TASK INSTRUCTIONS: Pictures in the listing below are skipped, while the lines from the "immunohistochemical staining of" line through the "cells are negative" line are returned word for word.

DATA TO PROCESS:
──────

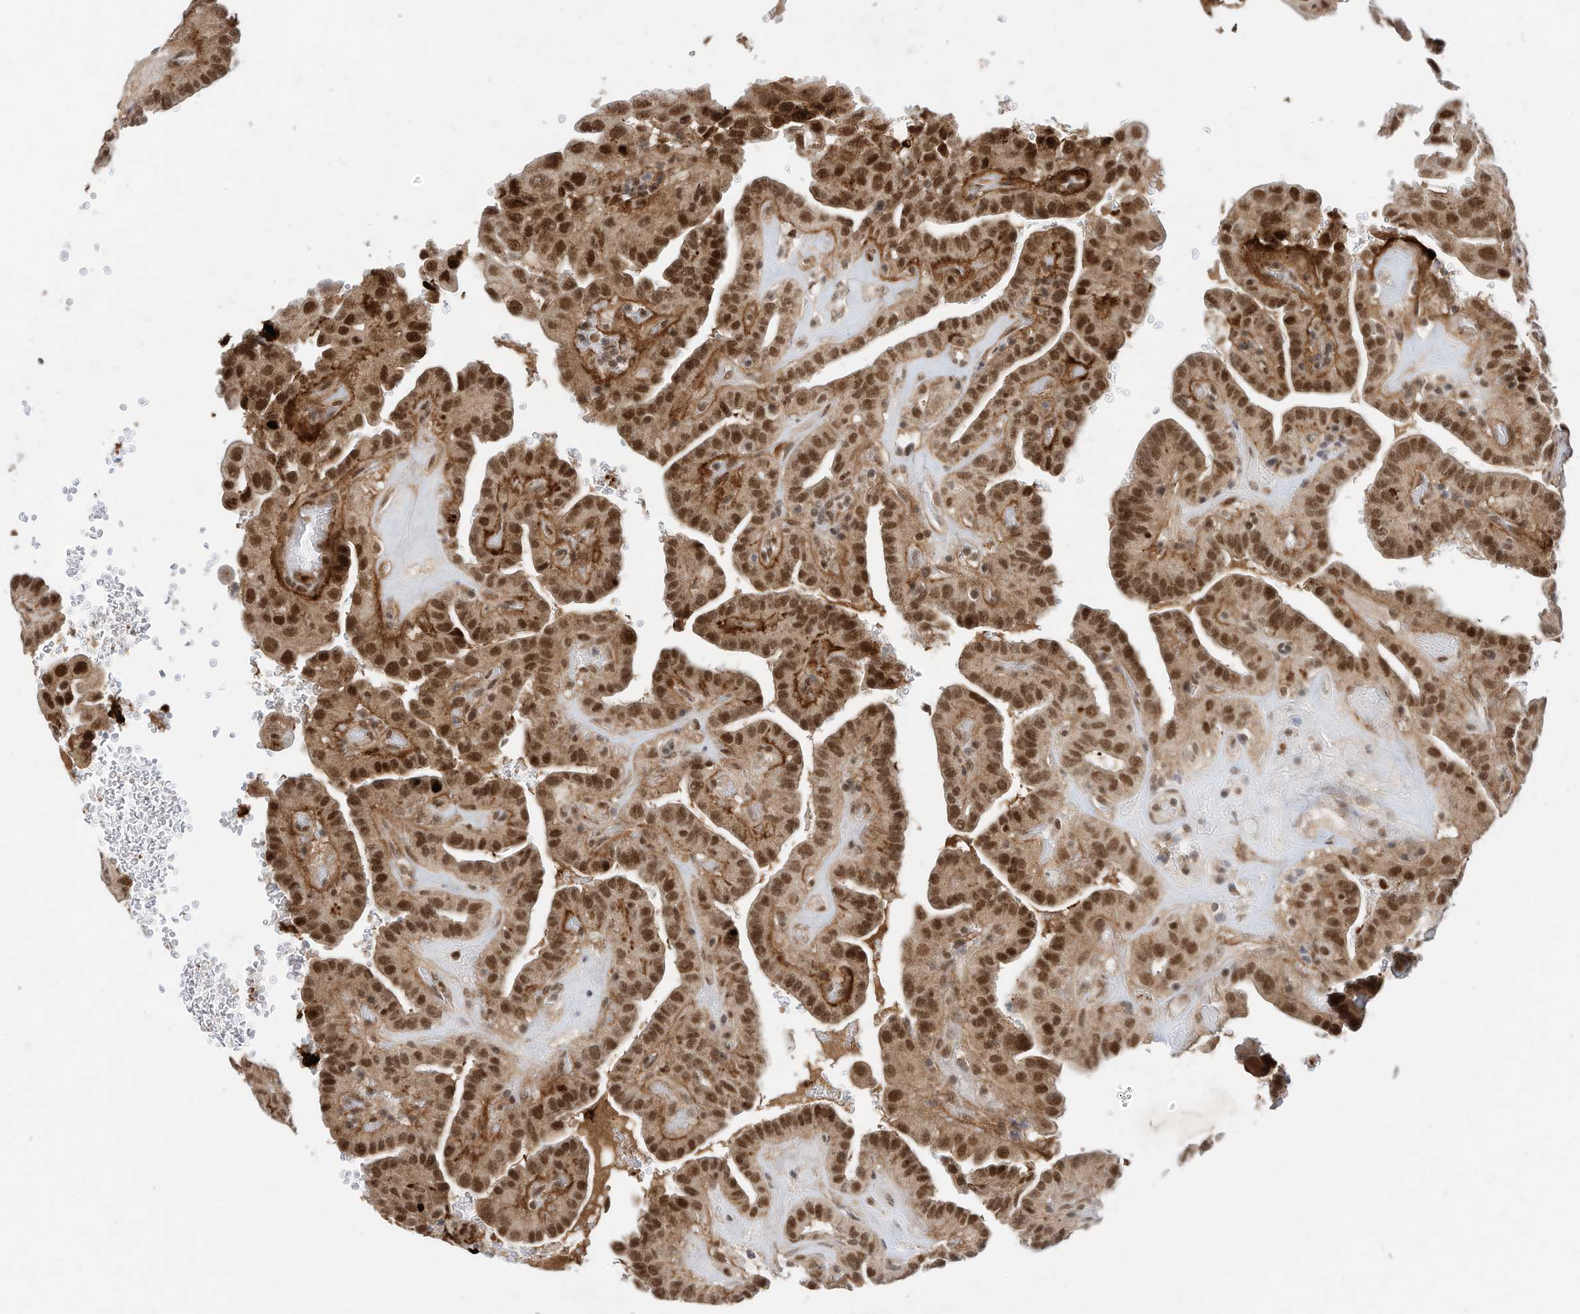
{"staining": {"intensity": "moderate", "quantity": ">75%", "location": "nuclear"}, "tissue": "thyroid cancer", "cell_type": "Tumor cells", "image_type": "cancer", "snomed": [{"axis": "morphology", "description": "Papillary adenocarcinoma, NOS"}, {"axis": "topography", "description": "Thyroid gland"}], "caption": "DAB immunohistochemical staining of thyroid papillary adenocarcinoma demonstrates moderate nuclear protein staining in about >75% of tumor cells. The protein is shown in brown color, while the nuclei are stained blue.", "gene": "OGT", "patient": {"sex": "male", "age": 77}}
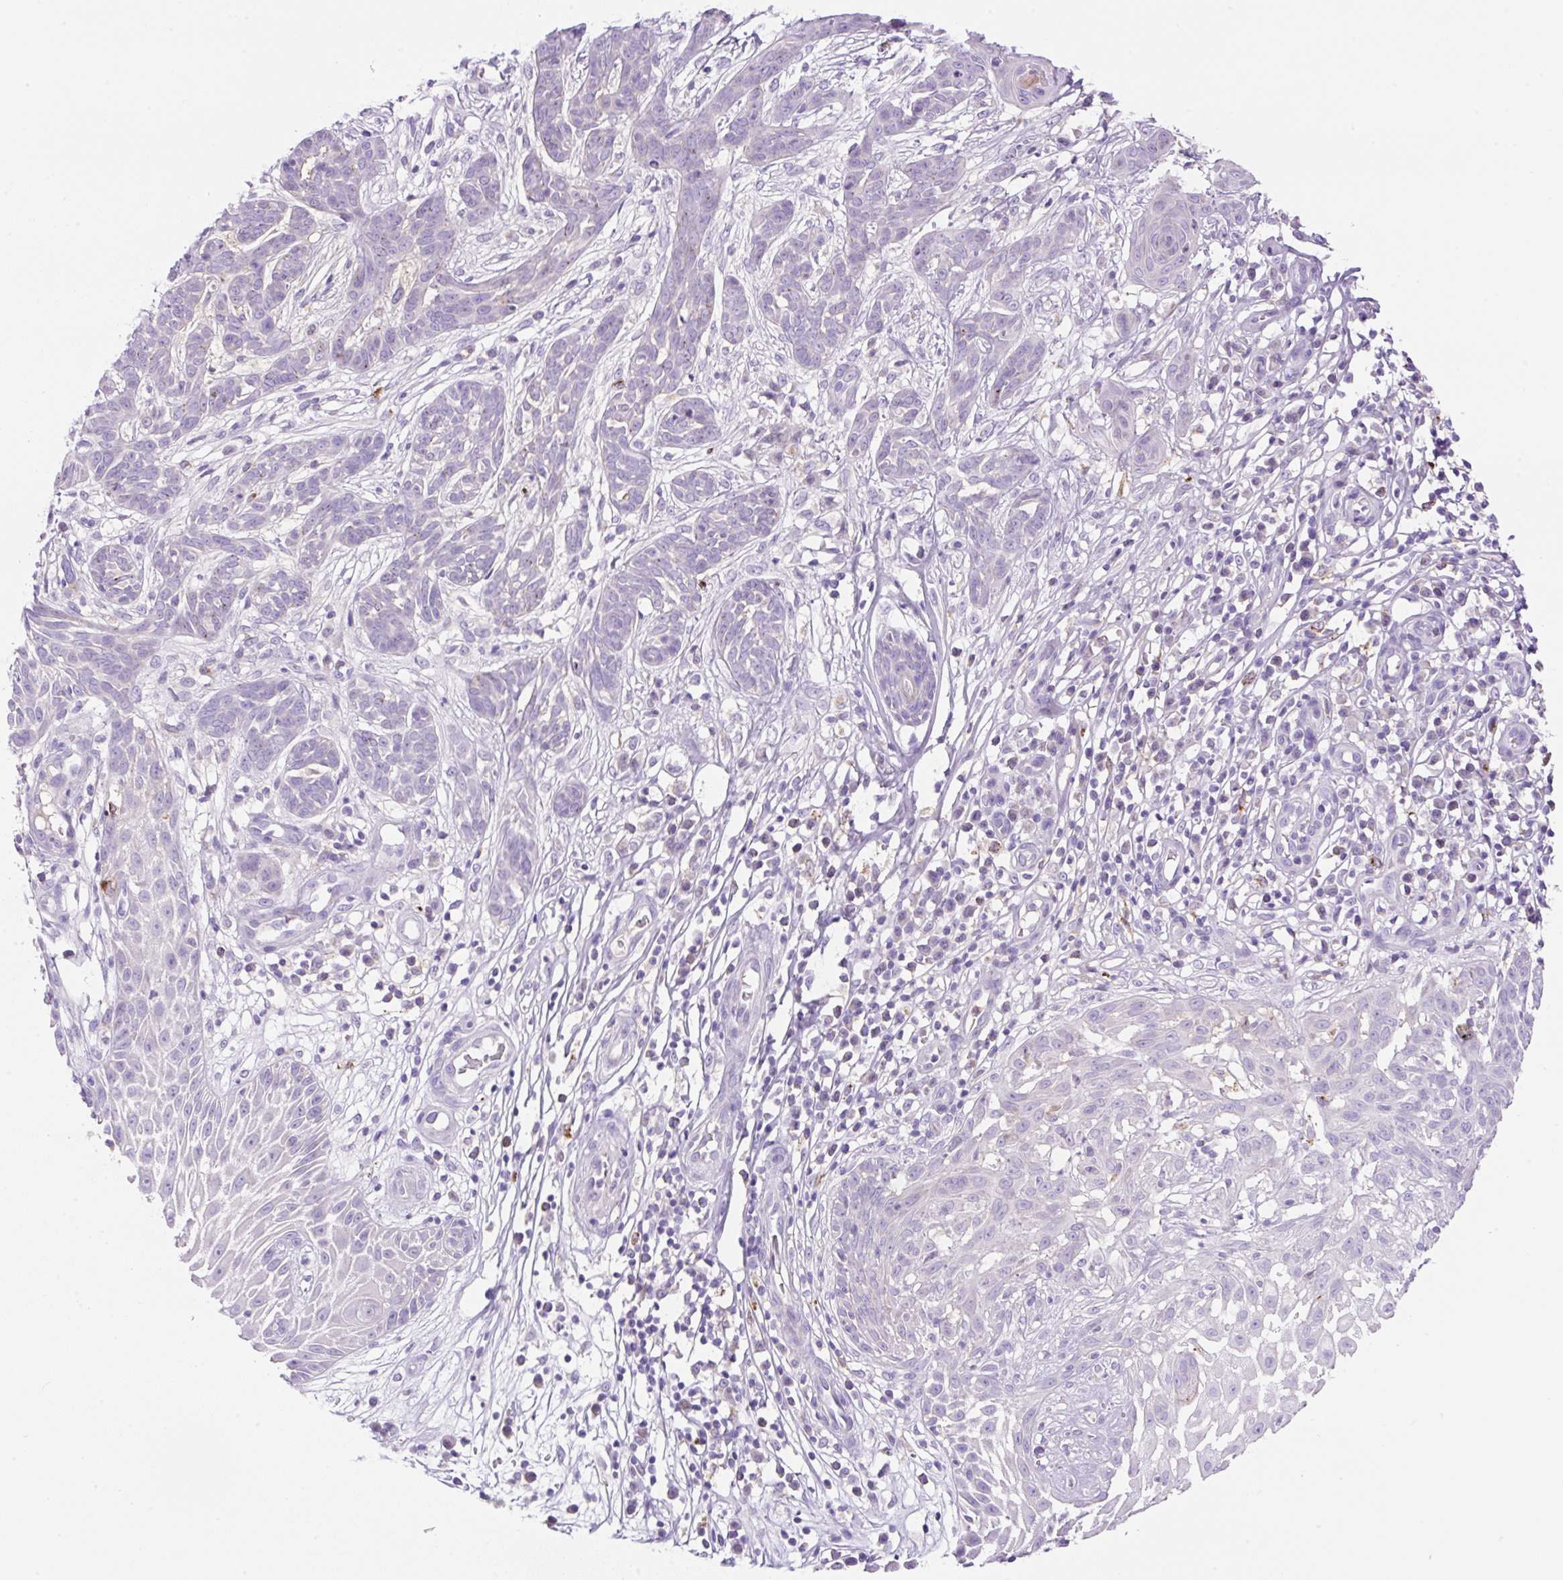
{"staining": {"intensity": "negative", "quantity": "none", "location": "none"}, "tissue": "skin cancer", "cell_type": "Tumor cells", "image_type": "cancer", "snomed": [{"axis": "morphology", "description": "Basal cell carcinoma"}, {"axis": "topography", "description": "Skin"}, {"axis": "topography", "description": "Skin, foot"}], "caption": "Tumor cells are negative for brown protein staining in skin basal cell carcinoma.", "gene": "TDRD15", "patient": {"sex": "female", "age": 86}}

──────

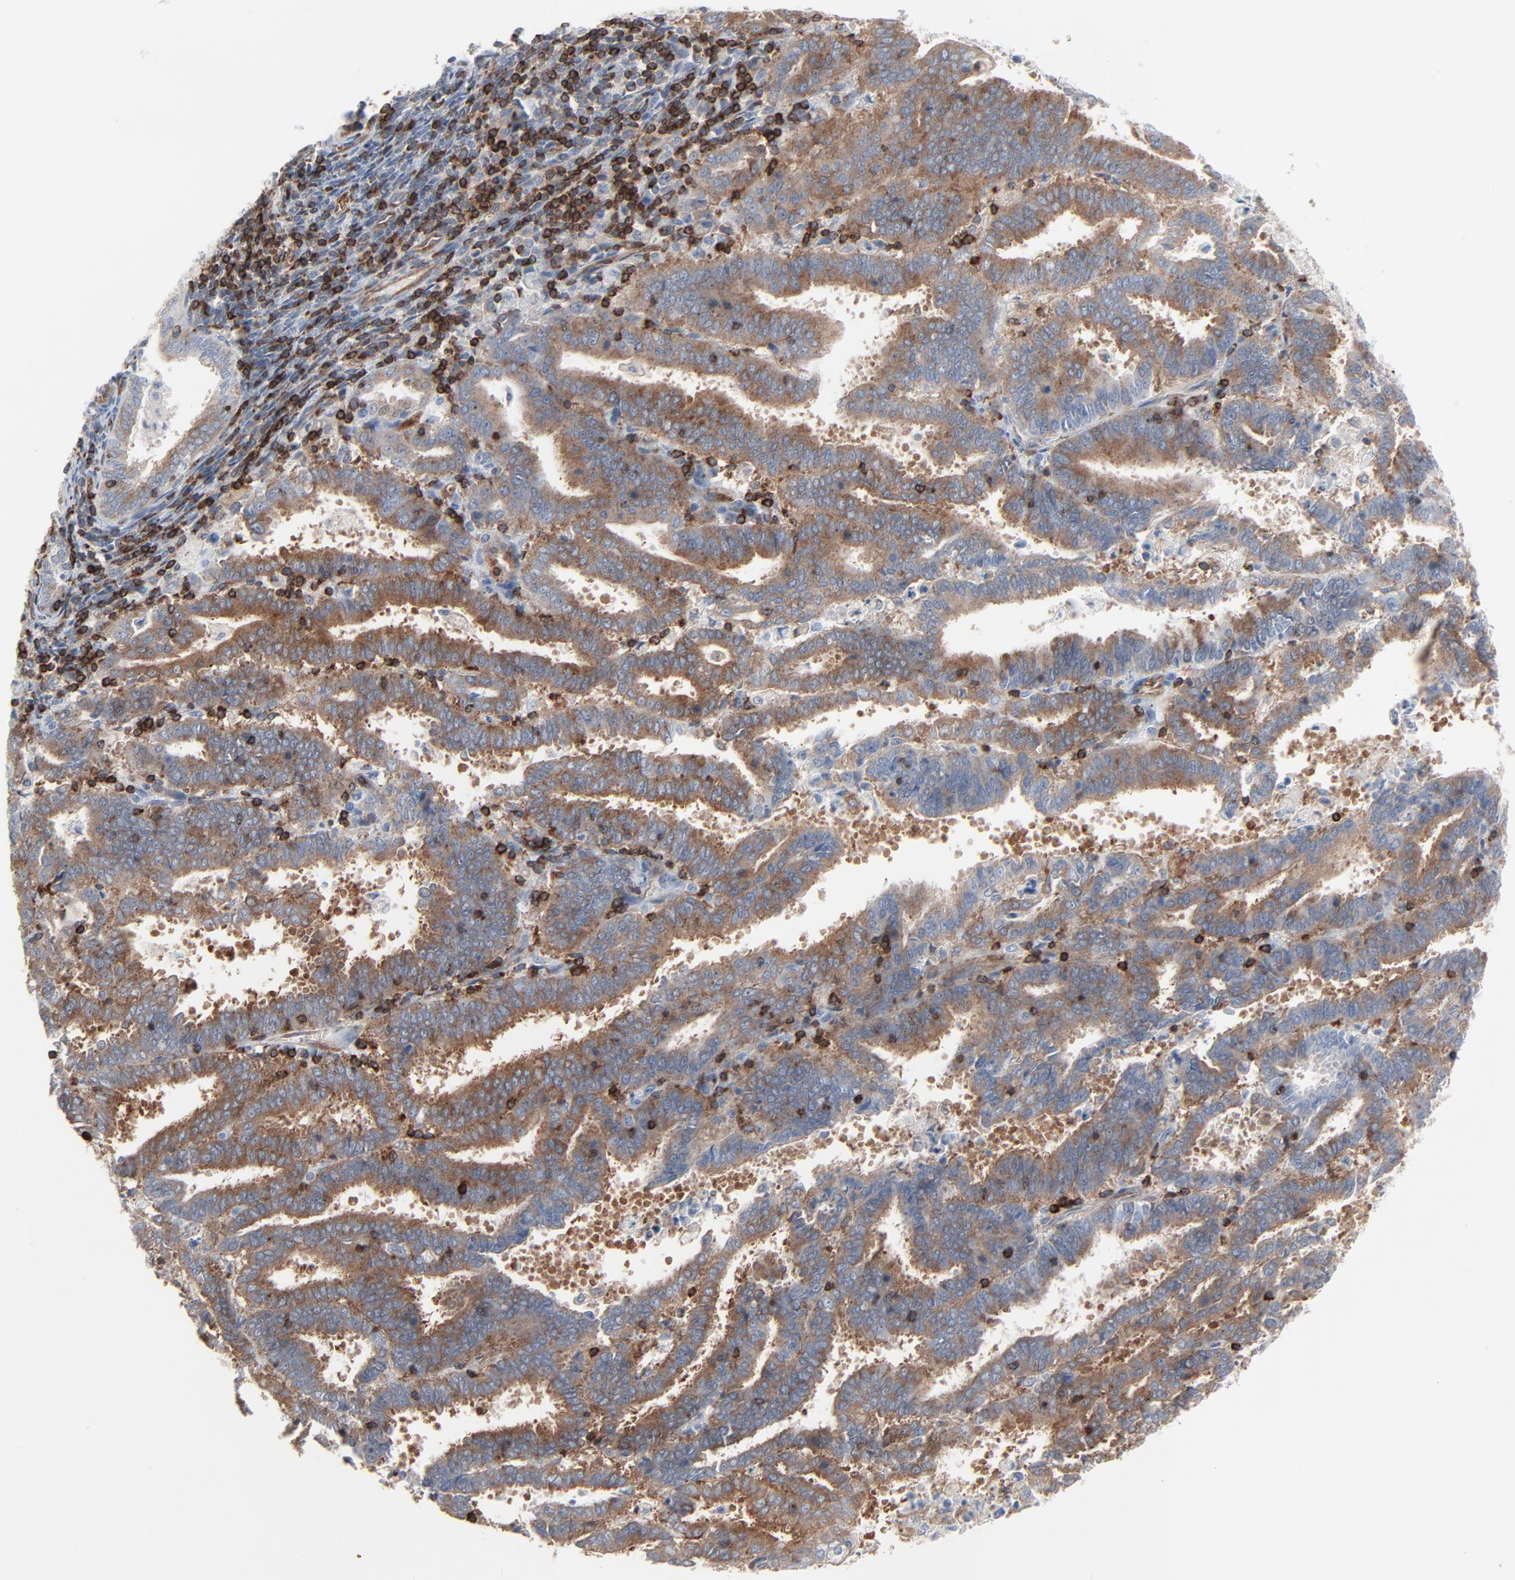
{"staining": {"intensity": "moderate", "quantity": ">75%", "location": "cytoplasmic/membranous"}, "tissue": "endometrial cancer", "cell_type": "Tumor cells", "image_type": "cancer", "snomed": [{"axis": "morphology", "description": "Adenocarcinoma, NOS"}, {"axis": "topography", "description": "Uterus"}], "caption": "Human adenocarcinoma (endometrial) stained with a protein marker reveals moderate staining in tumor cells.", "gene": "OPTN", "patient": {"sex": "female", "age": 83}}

──────

ANSWER SPACE:
{"staining": {"intensity": "moderate", "quantity": ">75%", "location": "nuclear"}, "tissue": "thyroid cancer", "cell_type": "Tumor cells", "image_type": "cancer", "snomed": [{"axis": "morphology", "description": "Papillary adenocarcinoma, NOS"}, {"axis": "topography", "description": "Thyroid gland"}], "caption": "DAB immunohistochemical staining of thyroid papillary adenocarcinoma demonstrates moderate nuclear protein staining in about >75% of tumor cells. The protein is shown in brown color, while the nuclei are stained blue.", "gene": "OGT", "patient": {"sex": "male", "age": 77}}
{"staining": {"intensity": "negative", "quantity": "none", "location": "none"}, "tissue": "skin cancer", "cell_type": "Tumor cells", "image_type": "cancer", "snomed": [{"axis": "morphology", "description": "Basal cell carcinoma"}, {"axis": "topography", "description": "Skin"}, {"axis": "topography", "description": "Skin, foot"}], "caption": "Tumor cells are negative for brown protein staining in skin basal cell carcinoma.", "gene": "TDRD15", "patient": {"sex": "female", "age": 86}}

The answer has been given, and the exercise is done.